● **Page images and extracted text**

_ _ _ _ _

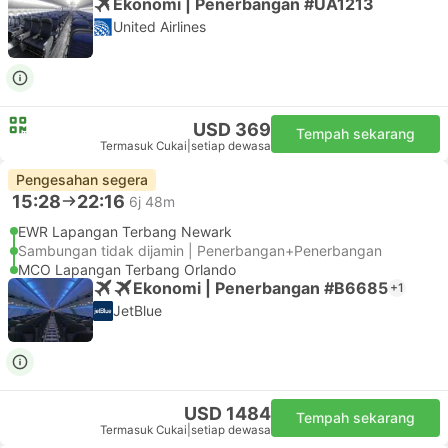
Ekonomi | Penerbangan #UA1213
United Airlines
USD 369
Tempah sekarang
Termasuk Cukai
|
setiap dewasa
Pengesahan segera
15:28
22:16
6j 48m
EWR Lapangan Terbang Newark
Sambungan tidak dijamin | Penerbangan+Penerbangan
MCO Lapangan Terbang Orlando
Ekonomi | Penerbangan #B6685
+1
JetBlue
USD 1484
Tempah sekarang
Termasuk Cukai
|
setiap dewasa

_ _ _ _ _

● **REQUIREMENT**
Images must not appear; print each record precisely as it reads.

● **ANSWER TO THIS PROBLEM**
Ekonomi | Penerbangan #UA1213
United Airlines
USD 369
Tempah sekarang
Termasuk Cukai
|
setiap dewasa
Pengesahan segera
15:28
22:16
6j 48m
EWR Lapangan Terbang Newark
Sambungan tidak dijamin | Penerbangan+Penerbangan
MCO Lapangan Terbang Orlando
Ekonomi | Penerbangan #B6685
+1
JetBlue
USD 1484
Tempah sekarang
Termasuk Cukai
|
setiap dewasa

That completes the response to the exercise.